Sethia has published widely in the area of congenital heart disease and has given or directed approximately 150 presentations to learned societies during the past 20 years.

He is regularly invited to lecture at specialist conferences in the UK and overseas.

== Humanitarian work ==
Sethia has been engaged in the development and delivery of cardiac surgical training in developing nations for the past 21 years, either working independently or in conjunction with the Palestine Children’s Relief Fund (PCRF) and the Chain of Hope Charities.

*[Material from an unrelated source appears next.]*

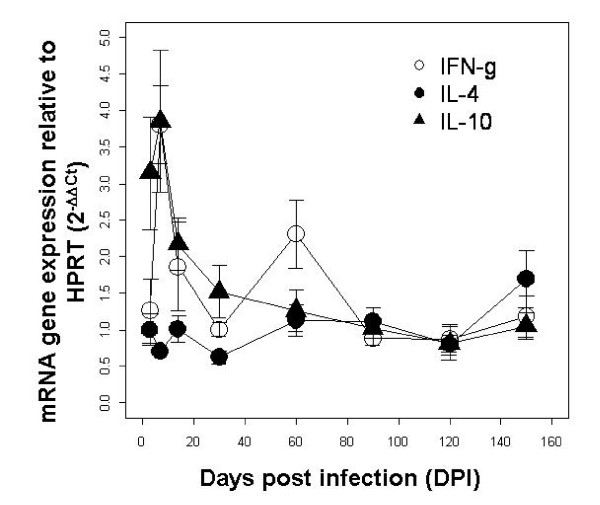
Cytokine gene expression profiles in the lungs at days 3, 7, 14, 30, 60, 90, 120 and 150 post-infection (DPI). Cytokine data are presented using the 2-ΔΔCt ± S.E approach. Briefly, for each rabbit cytokine expression was scaled relative to the housekeeping gene HPRT (Ct), Ct values from infected individuals were then scaled over the controls.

His humanitarian work has been directed at delivery of clinical care to children in their own environment, training of medical nursing staff and service development locally.

His recent major focus has been humanitarian needs in Palestine and from 2007 to 2011 he was President of the International Palestinian Cardiac Relief Organisation.

Other projects have been delivered in other areas of the world including India, Mauritius, Egypt, Brazil and Algeria where Sethia helped develop local and national services for children and adults with congenital heart disease.

In 2010 he started a project to develop a congenital heart unit at the University of Jordan in Amman and his most recent project is to help develop cardiac surgical services for children in Gaza and Ramallah.

== Royal Society of Medicine ==
Sethia joined the Royal Society of Medicine Council in 2009 and in 2010 initiated the Society’s Global Health programme. From 2014-2017 he served as president of the Royal Society of Medicine, becoming the first President to take office for a period of three years.